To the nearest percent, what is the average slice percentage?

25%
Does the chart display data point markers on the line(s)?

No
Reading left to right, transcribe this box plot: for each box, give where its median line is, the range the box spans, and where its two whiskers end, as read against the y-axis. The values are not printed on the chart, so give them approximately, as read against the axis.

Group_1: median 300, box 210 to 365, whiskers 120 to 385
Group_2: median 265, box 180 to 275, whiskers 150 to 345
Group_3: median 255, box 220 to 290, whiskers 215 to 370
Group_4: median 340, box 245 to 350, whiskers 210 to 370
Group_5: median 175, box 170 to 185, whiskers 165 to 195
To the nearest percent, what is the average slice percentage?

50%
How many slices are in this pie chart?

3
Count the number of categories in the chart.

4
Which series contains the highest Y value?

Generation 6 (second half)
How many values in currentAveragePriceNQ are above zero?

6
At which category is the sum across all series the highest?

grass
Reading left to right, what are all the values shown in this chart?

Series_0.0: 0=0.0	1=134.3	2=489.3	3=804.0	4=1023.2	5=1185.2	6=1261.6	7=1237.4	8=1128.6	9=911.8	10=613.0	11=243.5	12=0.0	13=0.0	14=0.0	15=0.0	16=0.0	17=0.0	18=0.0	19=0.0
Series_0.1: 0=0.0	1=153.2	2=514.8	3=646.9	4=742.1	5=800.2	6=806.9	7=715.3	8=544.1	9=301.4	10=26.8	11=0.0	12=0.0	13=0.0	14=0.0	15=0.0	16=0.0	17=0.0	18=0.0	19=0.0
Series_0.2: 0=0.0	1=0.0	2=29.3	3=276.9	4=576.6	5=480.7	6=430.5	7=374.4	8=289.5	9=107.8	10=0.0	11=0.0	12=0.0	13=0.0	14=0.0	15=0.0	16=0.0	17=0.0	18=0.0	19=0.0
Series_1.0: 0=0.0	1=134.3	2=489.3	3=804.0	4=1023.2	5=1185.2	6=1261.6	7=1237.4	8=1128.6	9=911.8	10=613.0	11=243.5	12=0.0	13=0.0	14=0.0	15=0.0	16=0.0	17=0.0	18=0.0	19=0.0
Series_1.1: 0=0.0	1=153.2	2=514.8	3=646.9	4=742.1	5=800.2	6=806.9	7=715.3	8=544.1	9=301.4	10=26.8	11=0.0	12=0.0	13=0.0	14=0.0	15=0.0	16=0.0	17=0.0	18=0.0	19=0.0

================================

| Exercise |
Count the lines in the entries above that contain the word "left". Reply with the number alone.

| Solution |
2